> [WHAT TO PRODUCE]: Scan the records for the string "Copyright", then copy each line that has it.

(RECORDS SUPPLIED begins)

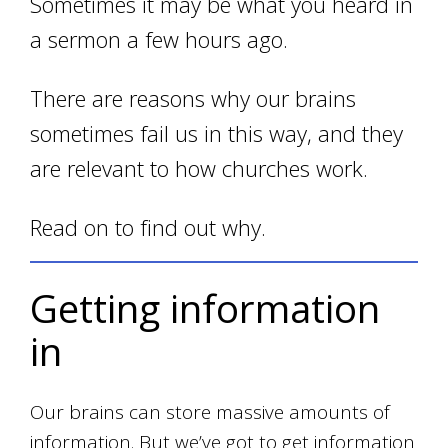
Sometimes it may be what you heard in
a sermon a few hours ago.
There are reasons why our brains
sometimes fail us in this way, and they
are relevant to how churches work.
Read on to find out why.
Getting information
in
Our brains can store massive amounts of
information. But we’ve got to get information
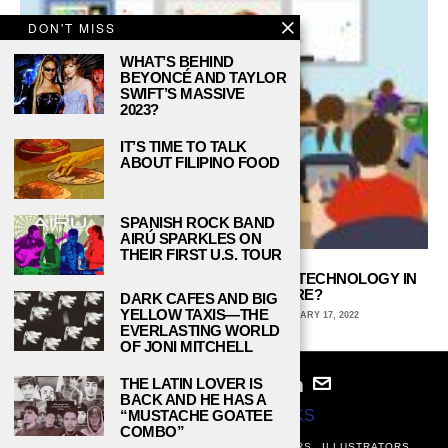
DON'T MISS
WHAT’S BEHIND
BEYONCÉ AND TAYLOR
SWIFT’S MASSIVE
2023?
IT’S TIME TO TALK
ABOUT FILIPINO FOOD
SPANISH ROCK BAND
AIRÚ SPARKLES ON
THEIR FIRST U.S. TOUR
STAYING CONNECTED: WHERE DOES TECHNOLOGY IN
SCHOOLS GO FROM HERE?
DARK CAFES AND BIG
YELLOW TAXIS—THE
RORY CONLON, DE ANZA COLLEGE
JANUARY 17, 2022
EVERLASTING WORLD
OF JONI MITCHELL
THE LATIN LOVER IS
BACK AND HE HAS A
“MUSTACHE GOATEE
© 2024
STUDY BREAKS
COMBO”
ABOUT
PRIVACY POLICY
WRITERS
EDITORS
ILLUSTRATORS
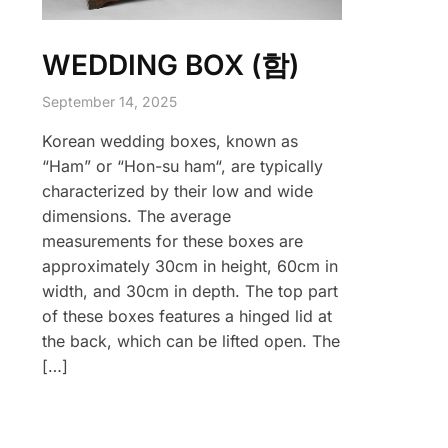
WEDDING BOX (함)
September 14, 2025
Korean wedding boxes, known as
“Ham” or “Hon-su ham“, are typically
characterized by their low and wide
dimensions. The average
measurements for these boxes are
approximately 30cm in height, 60cm in
width, and 30cm in depth. The top part
of these boxes features a hinged lid at
the back, which can be lifted open. The
[…]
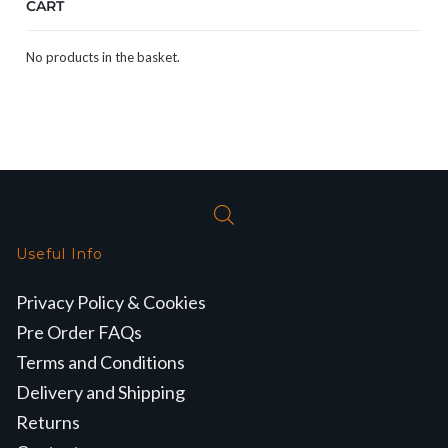
CART
No products in the basket.
Useful Info
Privacy Policy & Cookies
Pre Order FAQs
Terms and Conditions
Delivery and Shipping
Returns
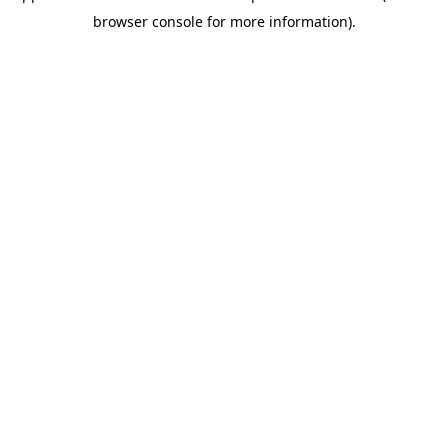
browser console for more information)
.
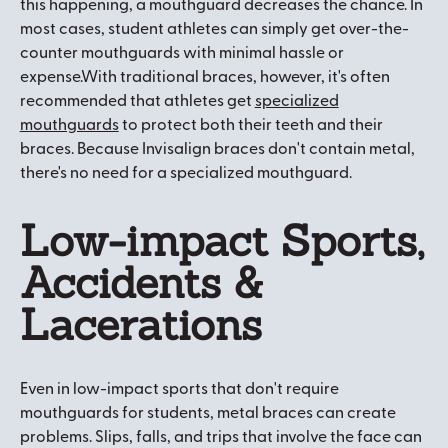
this happening, a mouthguard decreases the chance. In
most cases, student athletes can simply get over-the-
counter mouthguards with minimal hassle or
expense.With traditional braces, however, it's often
recommended that athletes get
specialized
mouthguards
to protect both their teeth and their
braces. Because Invisalign braces don't contain metal,
there's no need for a specialized mouthguard.
Low-impact Sports,
Accidents &
Lacerations
Even in low-impact sports that don't require
mouthguards for students, metal braces can create
problems. Slips, falls, and trips that involve the face can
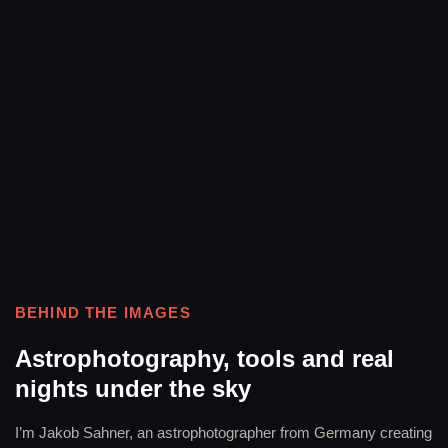
BEHIND THE IMAGES
Astrophotography, tools and real
nights under the sky
I’m Jakob Sahner, an astrophotographer from Germany creating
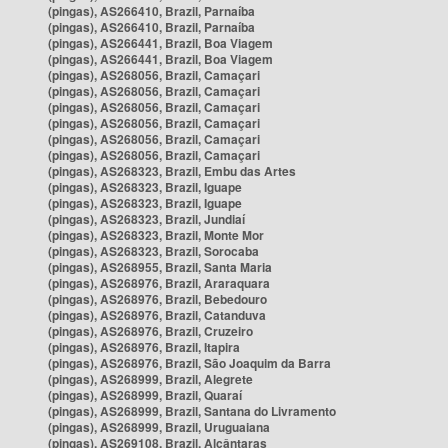
(pingas), AS266410, Brazil, Parnaíba
(pingas), AS266410, Brazil, Parnaíba
(pingas), AS266441, Brazil, Boa Viagem
(pingas), AS266441, Brazil, Boa Viagem
(pingas), AS268056, Brazil, Camaçari
(pingas), AS268056, Brazil, Camaçari
(pingas), AS268056, Brazil, Camaçari
(pingas), AS268056, Brazil, Camaçari
(pingas), AS268056, Brazil, Camaçari
(pingas), AS268056, Brazil, Camaçari
(pingas), AS268323, Brazil, Embu das Artes
(pingas), AS268323, Brazil, Iguape
(pingas), AS268323, Brazil, Iguape
(pingas), AS268323, Brazil, Jundiaí
(pingas), AS268323, Brazil, Monte Mor
(pingas), AS268323, Brazil, Sorocaba
(pingas), AS268955, Brazil, Santa Maria
(pingas), AS268976, Brazil, Araraquara
(pingas), AS268976, Brazil, Bebedouro
(pingas), AS268976, Brazil, Catanduva
(pingas), AS268976, Brazil, Cruzeiro
(pingas), AS268976, Brazil, Itapira
(pingas), AS268976, Brazil, São Joaquim da Barra
(pingas), AS268999, Brazil, Alegrete
(pingas), AS268999, Brazil, Quaraí
(pingas), AS268999, Brazil, Santana do Livramento
(pingas), AS268999, Brazil, Uruguaiana
(pingas), AS269108, Brazil, Alcântaras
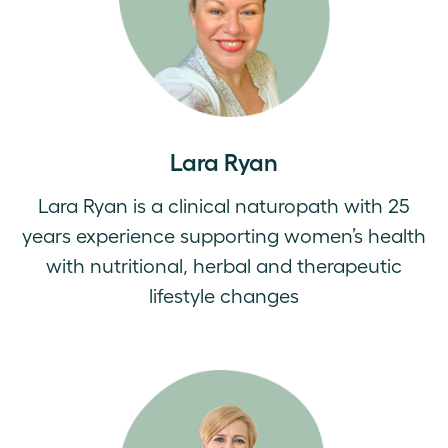
Lara Ryan
Lara Ryan is a clinical naturopath with 25
years experience supporting women’s health
with nutritional, herbal and therapeutic
lifestyle changes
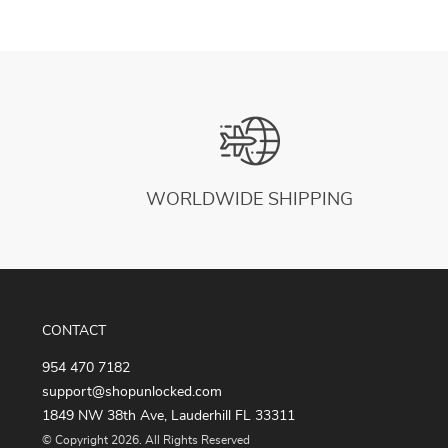
WORLDWIDE SHIPPING
CONTACT
954 470 7182
support@shopunlocked.com
1849 NW 38th Ave, Lauderhill FL 33311
© Copyright 2026. All Rights Reserved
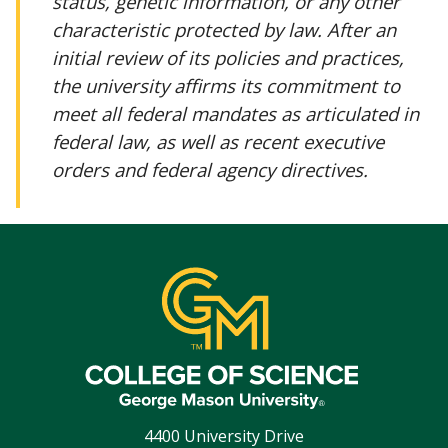
status, genetic information, or any other
characteristic protected by law. After an
initial review of its policies and practices,
the university affirms its commitment to
meet all federal mandates as articulated in
federal law, as well as recent executive
orders and federal agency directives.
4400 University Drive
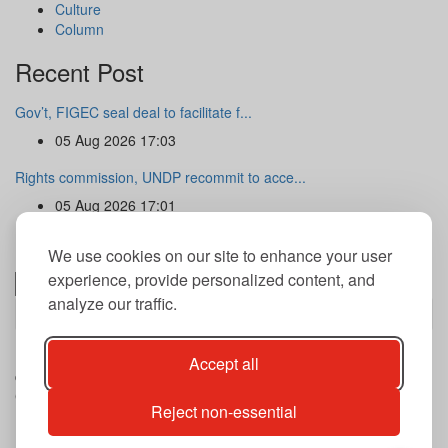
Culture
Column
Recent Post
Gov’t, FIGEC seal deal to facilitate f...
05 Aug 2026 17:03
Rights commission, UNDP recommit to acce...
05 Aug 2026 17:01
Newsletter
We use cookies on our site to enhance your user
experience, provide personalized content, and
analyze our traffic.
Subscribe
By subscribing to our newsletter you agree to our terms and
Accept all
conditions of use of your data.
Copyright@2026 THE GUARDIAN POST Inc.
Reject non-essential
Advertise
Privacy Policy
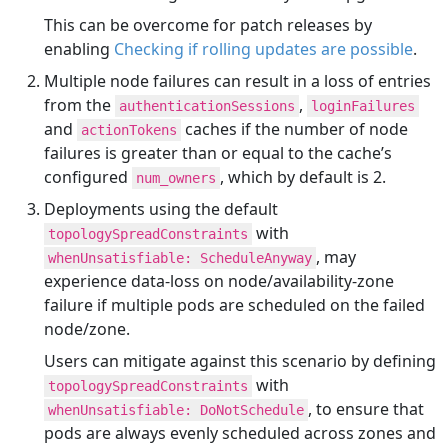
This can be overcome for patch releases by
enabling
Checking if rolling updates are possible
.
Multiple node failures can result in a loss of entries
from the
,
authenticationSessions
loginFailures
and
caches if the number of node
actionTokens
failures is greater than or equal to the cache’s
configured
, which by default is 2.
num_owners
Deployments using the default
with
topologySpreadConstraints
, may
whenUnsatisfiable: ScheduleAnyway
experience data-loss on node/availability-zone
failure if multiple pods are scheduled on the failed
node/zone.
Users can mitigate against this scenario by defining
with
topologySpreadConstraints
, to ensure that
whenUnsatisfiable: DoNotSchedule
pods are always evenly scheduled across zones and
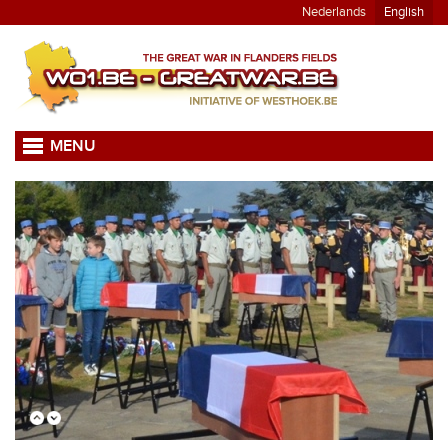
Nederlands
English
MENU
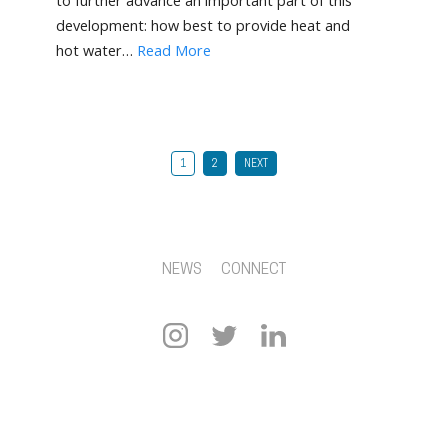
to further advance an important part of this
development: how best to provide heat and
hot water…
Read More
1
2
NEXT
NEWS
CONNECT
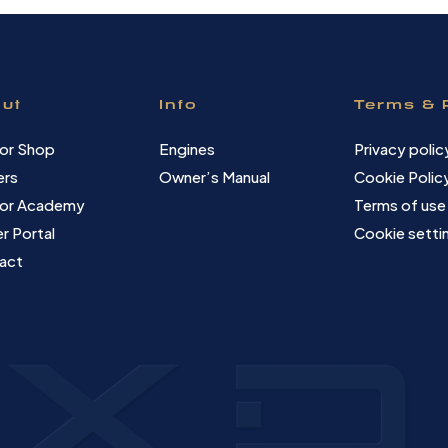
ut
Info
Terms & 
or Shop
Engines
Privacy polic
ers
Owner’s Manual
Cookie Polic
or Academy
Terms of use
r Portal
Cookie setti
act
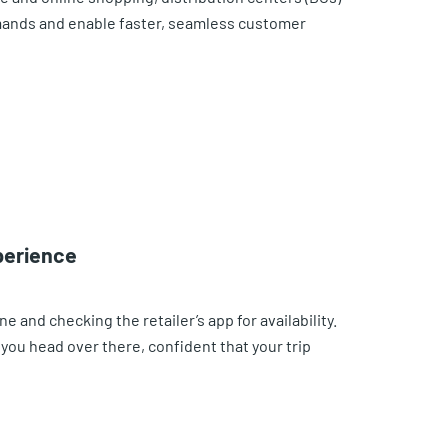
mands and enable faster, seamless customer
xperience
e and checking the retailer’s app for availability.
o you head over there, confident that your trip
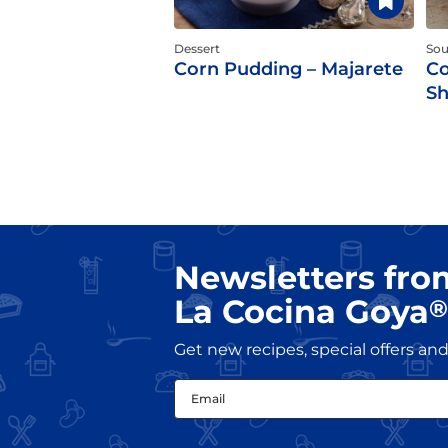
Dessert
So
Corn Pudding – Majarete
Co
S
Newsletters fro
La Cocina Goya
®
Get new recipes, special offers a
Email
(Required)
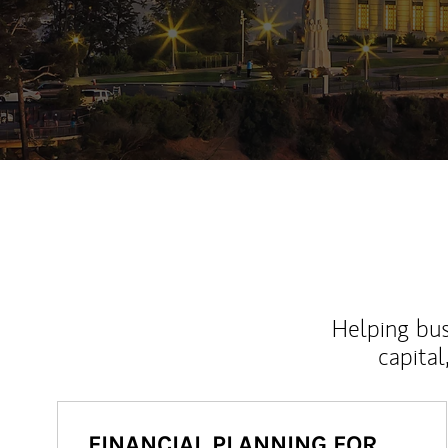
Helping bus
capital
FINANCIAL PLANNING FOR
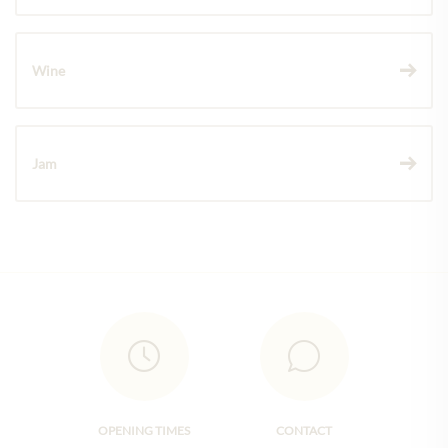
Wine
Jam
OPENING TIMES
CONTACT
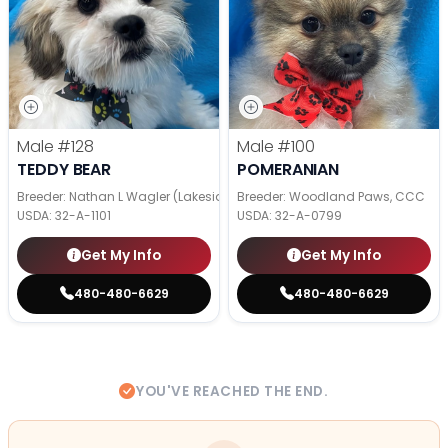
Male
#128
Male
#100
TEDDY BEAR
POMERANIAN
Breeder: Nathan L Wagler (Lakeside Pets LLC)
Breeder: Woodland Paws, CCC
USDA:
32-A-1101
USDA:
32-A-0799
Get My Info
Get My Info
480-480-6629
480-480-6629
YOU'VE REACHED THE END.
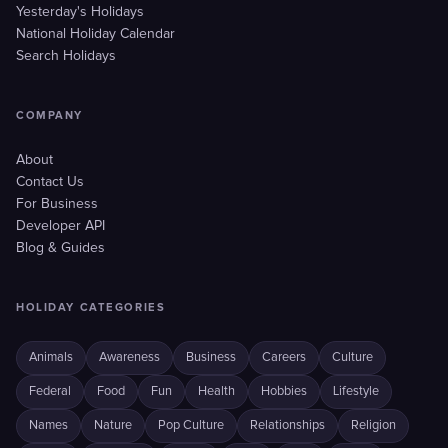
Yesterday's Holidays
National Holiday Calendar
Search Holidays
COMPANY
About
Contact Us
For Business
Developer API
Blog & Guides
HOLIDAY CATEGORIES
Animals
Awareness
Business
Careers
Culture
Federal
Food
Fun
Health
Hobbies
Lifestyle
Names
Nature
Pop Culture
Relationships
Religion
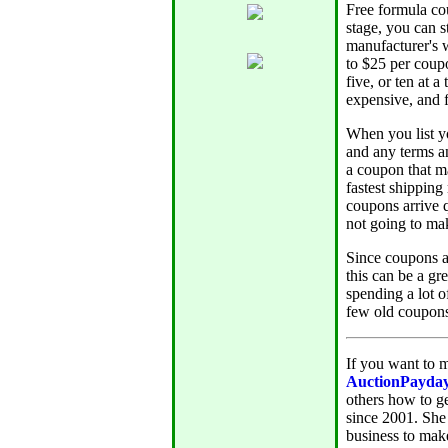
Free formula cou
stage, you can s
manufacturer's w
to $25 per coupo
five, or ten at 
expensive, and f
When you list yo
and any terms an
a coupon that ma
fastest shipping
coupons arrive q
not going to ma
Since coupons ar
this can be a gr
spending a lot o
few old coupons
If you want to m
AuctionPayda
others how to g
since 2001. She
business to mak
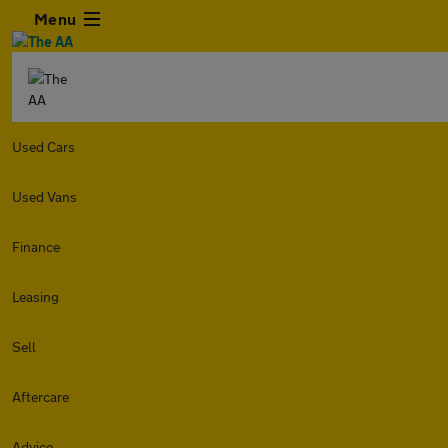
Menu
Used Cars
Used Vans
Finance
Leasing
Sell
Aftercare
Advice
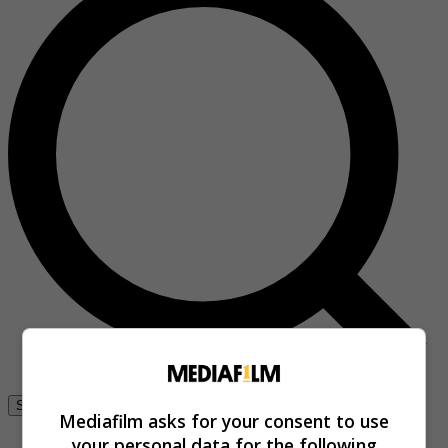
Se connecter
Mediafilm asks for your consent to use
your personal data for the following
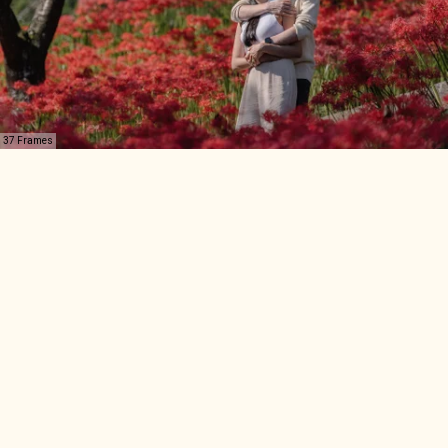
37 Frames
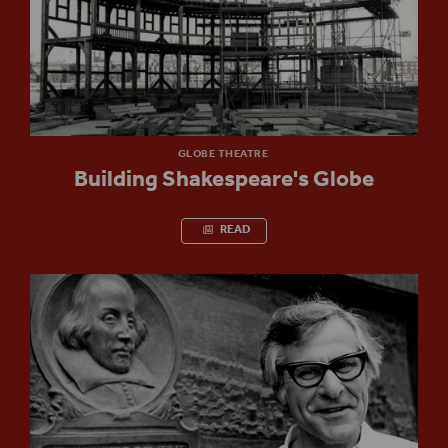
GLOBE THEATRE
Building Shakespeare's Globe
READ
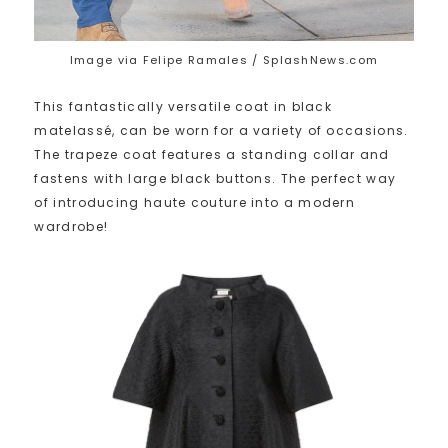
Image via Felipe Ramales / SplashNews.com
This fantastically versatile coat in black
matelassé, can be worn for a variety of occasions.
The trapeze coat features a standing collar and
fastens with large black buttons. The perfect way
of introducing haute couture into a modern
wardrobe!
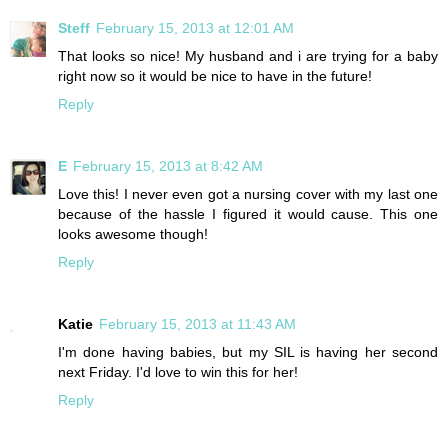
Steff
February 15, 2013 at 12:01 AM
That looks so nice! My husband and i are trying for a baby
right now so it would be nice to have in the future!
Reply
E
February 15, 2013 at 8:42 AM
Love this! I never even got a nursing cover with my last one
because of the hassle I figured it would cause. This one
looks awesome though!
Reply
Katie
February 15, 2013 at 11:43 AM
I'm done having babies, but my SIL is having her second
next Friday. I'd love to win this for her!
Reply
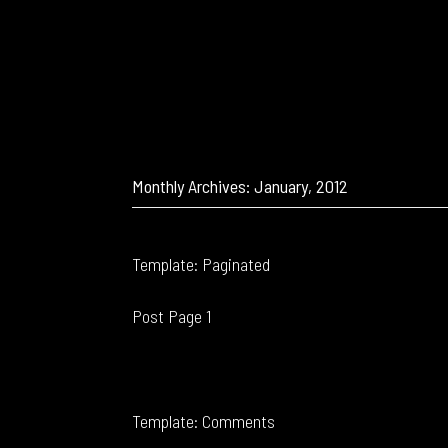
Monthly Archives: January, 2012
Template: Paginated
Post Page 1
Template: Comments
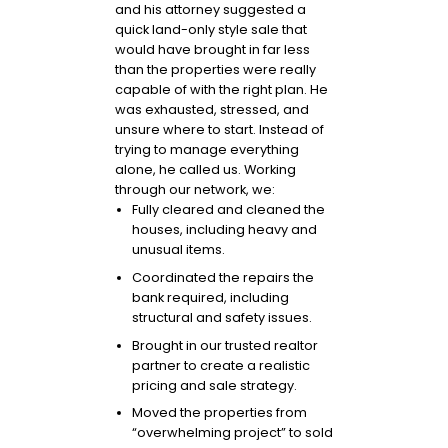
and his attorney suggested a
quick land-only style sale that
would have brought in far less
than the properties were really
capable of with the right plan. He
was exhausted, stressed, and
unsure where to start. Instead of
trying to manage everything
alone, he called us. Working
through our network, we:
Fully cleared and cleaned the
houses, including heavy and
unusual items.
Coordinated the repairs the
bank required, including
structural and safety issues.
Brought in our trusted realtor
partner to create a realistic
pricing and sale strategy.
Moved the properties from
“overwhelming project” to sold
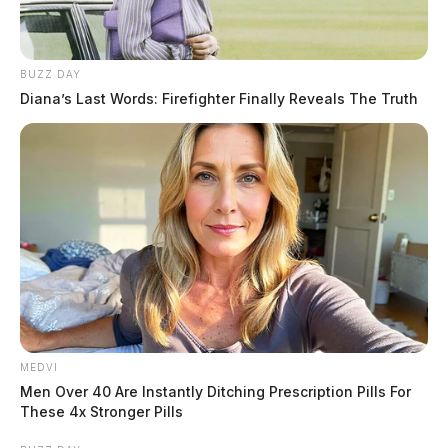
Ohio Lawmakers Question Voter Understanding
After Marijuana Law Changes
Ohios Bold Move To Ban Sugary Drinks Soda Pop
BUZZ DAY
From Food Stamps Sparks Firestorm
Diana’s Last Words: Firefighter Finally Reveals The Truth
THE GUARDIAN
The Scioto Valley Guardian is the #1 local news
source for the Scioto Valley.
More by The Guardian
MEDVI
Men Over 40 Are Instantly Ditching Prescription Pills For
These 4x Stronger Pills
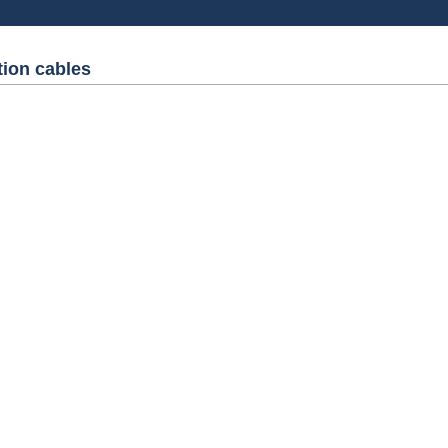
tion cables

(RECORDS SUPPLIED ends)

> [EXPECTED ANSWER]:
© Copyright 2026. All Rights Reserved
Copyright@2026 THE GUARDIAN POST Inc.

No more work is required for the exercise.